De nombreuses célébrités ont été aperçues sur le piquet de grève; Colin Farell, Jessica Chastain, Sarah Paulson, Laura Linney, Susan Sarandon, Jack Black ou encore Lupita Nyong'o sont venus soutenir leurs confères plus précaires.

Et la vague de mécontentement ne s'arrête pas là. Cette semaine, ce sont les artistes responsables des effets spéciaux chez Marvel Studios qui ont manifesté leur mécontentement quant à leurs conditions de travail: plus d’une cinquantaine de créateurs et techniciens employés par les studios ont voté pour se syndiquer. Ils dénoncent l'environnement professionnel "toxique" des studios Marvel, gérés par Kevin Feige, et pointent du doigt des surcharges de travail constantes couplées avec une mauvaise rémunération.

La grogne dépasse même les frontières américaines: d'après le Los Angeles Times, des revendications similaires commencent à naître dans le milieu des acteurs sud-coréens embauchés par Netflix.

Situation tendue

Si l'union est censée faire la force, les négociations n'en sont pas moins au point mort, d'autant que la tension entre les deux camps n'a fait que grandir au fil des semaines. Certaines prises de paroles ont déclenché la fureur des grévistes, notamment lorsqu'un responsable de studio a confié à Deadline, sous couvert d'anonymat, que "l'objectif est de laisser les choses traîner jusqu'à ce que les membres des syndicats commencent à perdre leurs appartements et leurs maisons".

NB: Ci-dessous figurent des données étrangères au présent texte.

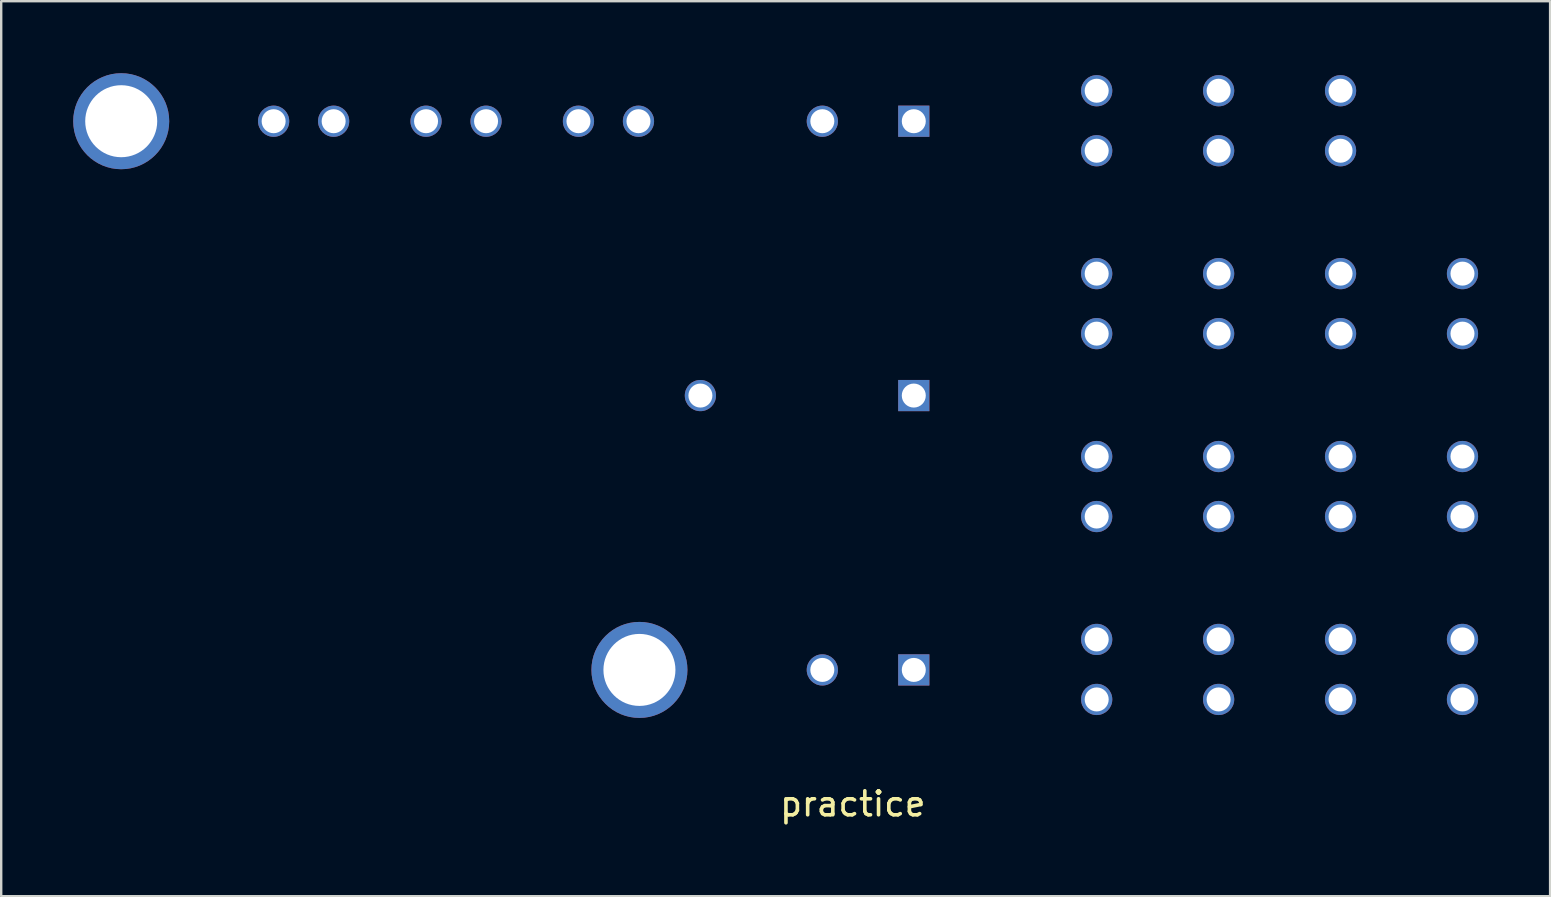
<source format=kicad_pcb>
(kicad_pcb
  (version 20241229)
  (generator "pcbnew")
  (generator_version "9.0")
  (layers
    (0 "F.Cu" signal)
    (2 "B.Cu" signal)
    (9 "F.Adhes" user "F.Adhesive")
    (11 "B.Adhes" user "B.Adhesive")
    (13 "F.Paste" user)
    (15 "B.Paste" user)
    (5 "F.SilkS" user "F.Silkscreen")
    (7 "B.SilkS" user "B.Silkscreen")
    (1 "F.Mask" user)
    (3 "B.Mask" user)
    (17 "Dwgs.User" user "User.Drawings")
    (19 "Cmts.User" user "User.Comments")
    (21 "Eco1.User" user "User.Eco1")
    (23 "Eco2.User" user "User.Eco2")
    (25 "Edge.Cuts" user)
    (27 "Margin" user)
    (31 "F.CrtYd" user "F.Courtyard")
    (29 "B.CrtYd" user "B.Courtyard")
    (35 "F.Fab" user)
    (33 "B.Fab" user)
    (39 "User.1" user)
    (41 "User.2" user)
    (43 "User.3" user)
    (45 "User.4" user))
  (footprint "practice"
    (layer "F.Cu")
    (at 32.48 29.94)
    (property "Reference" "practice" (at 0 0.5 0) (layer "F.SilkS") (effects (font (size 1 1) (thickness 0.15))))
    (attr through_hole)
    (pad "+" thru_hole circle (at -30.48 -27.94) (size 4 4) (drill 3) (layers "*.Cu" "*.Mask"))
    (pad "-" thru_hole circle (at -8.89 -5.08) (size 4 4) (drill 3) (layers "*.Cu" "*.Mask"))
    (pad "1" thru_hole circle (at -6.35 -16.51) (size 1.3 1.3) (drill 1) (layers "*.Cu" "*.Mask"))
    (pad "1" thru_hole circle (at -1.27 -27.94) (size 1.3 1.3) (drill 1) (layers "*.Cu" "*.Mask"))
    (pad "1" thru_hole circle (at -1.27 -5.08) (size 1.3 1.3) (drill 1) (layers "*.Cu" "*.Mask"))
    (pad "1" thru_hole circle (at 10.16 -26.71) (size 1.3 1.3) (drill 1) (layers "*.Cu" "*.Mask"))
    (pad "1" thru_hole circle (at 10.16 -19.09) (size 1.3 1.3) (drill 1) (layers "*.Cu" "*.Mask"))
    (pad "1" thru_hole circle (at 10.16 -11.47) (size 1.3 1.3) (drill 1) (layers "*.Cu" "*.Mask"))
    (pad "1" thru_hole circle (at 10.16 -3.85) (size 1.3 1.3) (drill 1) (layers "*.Cu" "*.Mask"))
    (pad "1" thru_hole circle (at 15.24 -26.71) (size 1.3 1.3) (drill 1) (layers "*.Cu" "*.Mask"))
    (pad "1" thru_hole circle (at 15.24 -19.09) (size 1.3 1.3) (drill 1) (layers "*.Cu" "*.Mask"))
    (pad "1" thru_hole circle (at 15.24 -11.47) (size 1.3 1.3) (drill 1) (layers "*.Cu" "*.Mask"))
    (pad "1" thru_hole circle (at 15.24 -3.85) (size 1.3 1.3) (drill 1) (layers "*.Cu" "*.Mask"))
    (pad "1" thru_hole circle (at 20.32 -26.71) (size 1.3 1.3) (drill 1) (layers "*.Cu" "*.Mask"))
    (pad "1" thru_hole circle (at 20.32 -19.09) (size 1.3 1.3) (drill 1) (layers "*.Cu" "*.Mask"))
    (pad "1" thru_hole circle (at 20.32 -11.47) (size 1.3 1.3) (drill 1) (layers "*.Cu" "*.Mask"))
    (pad "1" thru_hole circle (at 20.32 -3.85) (size 1.3 1.3) (drill 1) (layers "*.Cu" "*.Mask"))
    (pad "1" thru_hole circle (at 25.4 -19.09) (size 1.3 1.3) (drill 1) (layers "*.Cu" "*.Mask"))
    (pad "1" thru_hole circle (at 25.4 -11.47) (size 1.3 1.3) (drill 1) (layers "*.Cu" "*.Mask"))
    (pad "1" thru_hole circle (at 25.4 -3.85) (size 1.3 1.3) (drill 1) (layers "*.Cu" "*.Mask"))
    (pad "2" thru_hole circle (at -24.13 -27.94) (size 1.3 1.3) (drill 1) (layers "*.Cu" "*.Mask"))
    (pad "2" thru_hole circle (at -21.63 -27.94) (size 1.3 1.3) (drill 1) (layers "*.Cu" "*.Mask"))
    (pad "2" thru_hole circle (at -17.78 -27.94) (size 1.3 1.3) (drill 1) (layers "*.Cu" "*.Mask"))
    (pad "2" thru_hole circle (at -15.28 -27.94) (size 1.3 1.3) (drill 1) (layers "*.Cu" "*.Mask"))
    (pad "2" thru_hole circle (at -11.43 -27.94) (size 1.3 1.3) (drill 1) (layers "*.Cu" "*.Mask"))
    (pad "2" thru_hole circle (at -8.93 -27.94) (size 1.3 1.3) (drill 1) (layers "*.Cu" "*.Mask"))
    (pad "2" thru_hole rect (at 2.54 -27.94) (size 1.3 1.3) (drill 1) (layers "*.Cu" "*.Mask"))
    (pad "2" thru_hole rect (at 2.54 -16.51) (size 1.3 1.3) (drill 1) (layers "*.Cu" "*.Mask"))
    (pad "2" thru_hole rect (at 2.54 -5.08) (size 1.3 1.3) (drill 1) (layers "*.Cu" "*.Mask"))
    (pad "2" thru_hole circle (at 10.16 -29.21) (size 1.3 1.3) (drill 1) (layers "*.Cu" "*.Mask"))
    (pad "2" thru_hole circle (at 10.16 -21.59) (size 1.3 1.3) (drill 1) (layers "*.Cu" "*.Mask"))
    (pad "2" thru_hole circle (at 10.16 -13.97) (size 1.3 1.3) (drill 1) (layers "*.Cu" "*.Mask"))
    (pad "2" thru_hole circle (at 10.16 -6.35) (size 1.3 1.3) (drill 1) (layers "*.Cu" "*.Mask"))
    (pad "2" thru_hole circle (at 15.24 -29.21) (size 1.3 1.3) (drill 1) (layers "*.Cu" "*.Mask"))
    (pad "2" thru_hole circle (at 15.24 -21.59) (size 1.3 1.3) (drill 1) (layers "*.Cu" "*.Mask"))
    (pad "2" thru_hole circle (at 15.24 -13.97) (size 1.3 1.3) (drill 1) (layers "*.Cu" "*.Mask"))
    (pad "2" thru_hole circle (at 15.24 -6.35) (size 1.3 1.3) (drill 1) (layers "*.Cu" "*.Mask"))
    (pad "2" thru_hole circle (at 20.32 -29.21) (size 1.3 1.3) (drill 1) (layers "*.Cu" "*.Mask"))
    (pad "2" thru_hole circle (at 20.32 -21.59) (size 1.3 1.3) (drill 1) (layers "*.Cu" "*.Mask"))
    (pad "2" thru_hole circle (at 20.32 -13.97) (size 1.3 1.3) (drill 1) (layers "*.Cu" "*.Mask"))
    (pad "2" thru_hole circle (at 20.32 -6.35) (size 1.3 1.3) (drill 1) (layers "*.Cu" "*.Mask"))
    (pad "2" thru_hole circle (at 25.4 -21.59) (size 1.3 1.3) (drill 1) (layers "*.Cu" "*.Mask"))
    (pad "2" thru_hole circle (at 25.4 -13.97) (size 1.3 1.3) (drill 1) (layers "*.Cu" "*.Mask"))
    (pad "2" thru_hole circle (at 25.4 -6.35) (size 1.3 1.3) (drill 1) (layers "*.Cu" "*.Mask")))
  (gr_rect
    (start -3 -3)
    (end 61.53 34.288)
    (stroke (width 0.1) (type default))
    (fill no)
    (layer "Edge.Cuts")))
</source>
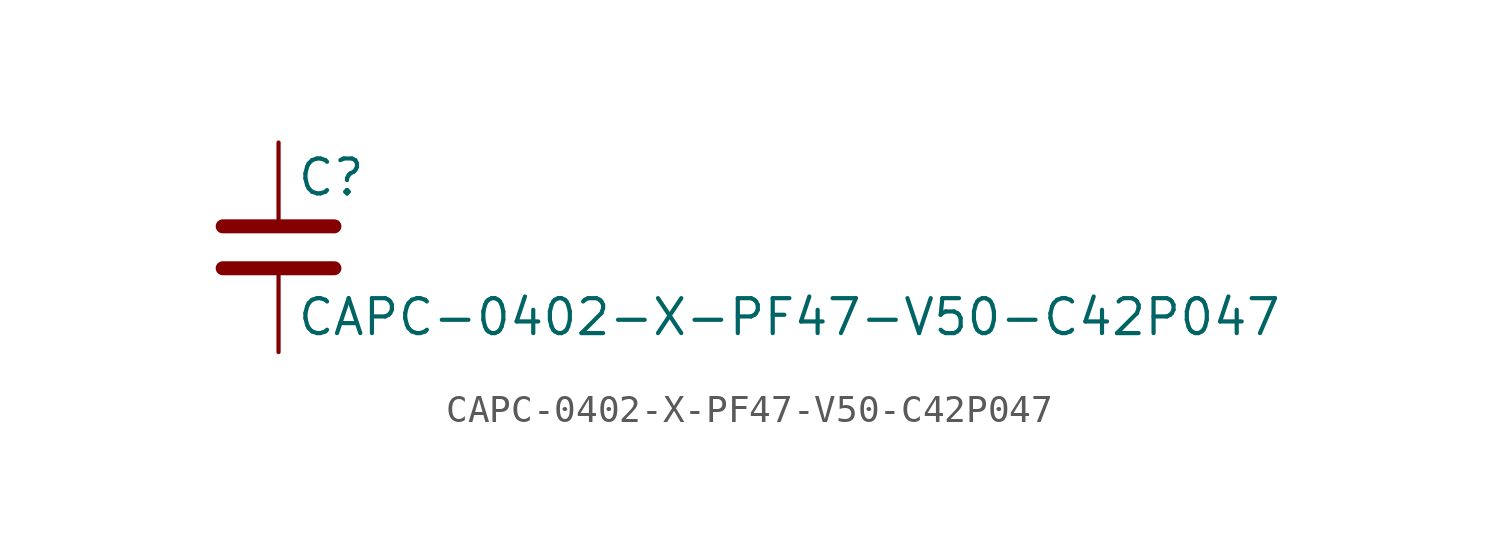
<source format=kicad_sym>
(kicad_symbol_lib
  (version 20211014)
  (generator kicad_symbol_editor)
  (symbol "CAPC-0402-X-PF47-V50-C42P047"
    (pin_numbers hide)
    (pin_names
      (offset 0.254))
    (property "Reference" "C"
      (at 0.635 2.54 0)
      (effects (font (size 1.27 1.27)) (justify left)))
    (property "Value" "CAPC-0402-X-PF47-V50-C42P047"
      (at 0.635 -2.54 0)
      (effects (font (size 1.27 1.27)) (justify left)))
    (symbol "CAPC-0402-X-PF47-V50-C42P047_0_1"
      (polyline (pts (xy -2.032 -0.762) (xy 2.032 -0.762)) (stroke (width 0.508) (type default) (color 0 0 0 0)) (fill (type none)))
      (polyline (pts (xy -2.032 0.762) (xy 2.032 0.762)) (stroke (width 0.508) (type default) (color 0 0 0 0)) (fill (type none))))
    (symbol "CAPC-0402-X-PF47-V50-C42P047_1_1"
      (pin passive line (at 0 3.81 270) (length 2.794) (name "~" (effects (font (size 1.27 1.27)))) (number "1" (effects (font (size 1.27 1.27)))))
      (pin passive line (at 0 -3.81 90) (length 2.794) (name "~" (effects (font (size 1.27 1.27)))) (number "2" (effects (font (size 1.27 1.27))))))))
</source>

Des propos sans équivoque auxquels Ron Perlman, l'acteur de Hellboy, a répondu en des termes tout aussi clairs dans une vidéo Instagram supprimée depuis:

"Écoute-moi bien, fils de p***, il y a plein de manières de perdre sa maison. Certaines sont financières, certaines ont trait au karma, et certaines ne tiennent qu'à ce qu'on découvre qui a dit ça - et nous savons qui a dit ça - et où il vit (...) Fais gaffe, fils de p***."

Bob Iger, l'homme à la tête de Disney, a lui aussi attisé la colère des manifestants. Mi-juillet, celui dont le salaire annuel de 2023 pourrait s'élever à 31 millions de dollars a déclaré que les demandes des grévistes étaient "tout simplement irréalistes".

"Alors qu'il empoche 78.000 dollars toutes le heures?" s'est emporté l'acteur Billy Porter dans les colonnes du Evening Standard. "Je n'ai rien à répondre à ça, si ce n'est: 'allez vous faire f*****'."

Ainsi, à 100 jours de grève, aucune avancée significative n'a été opérée. Un nombre incalculable de films et séries devraient accumuler des retards importants, et les Emmys Awards - les Oscars de la télévision - prévus pour septembre ont été reportés.

Le mouvement a déjà dépassé la grève des scénaristes de 2007-2008, qui avait pris fin après 93 jours de mobilisation.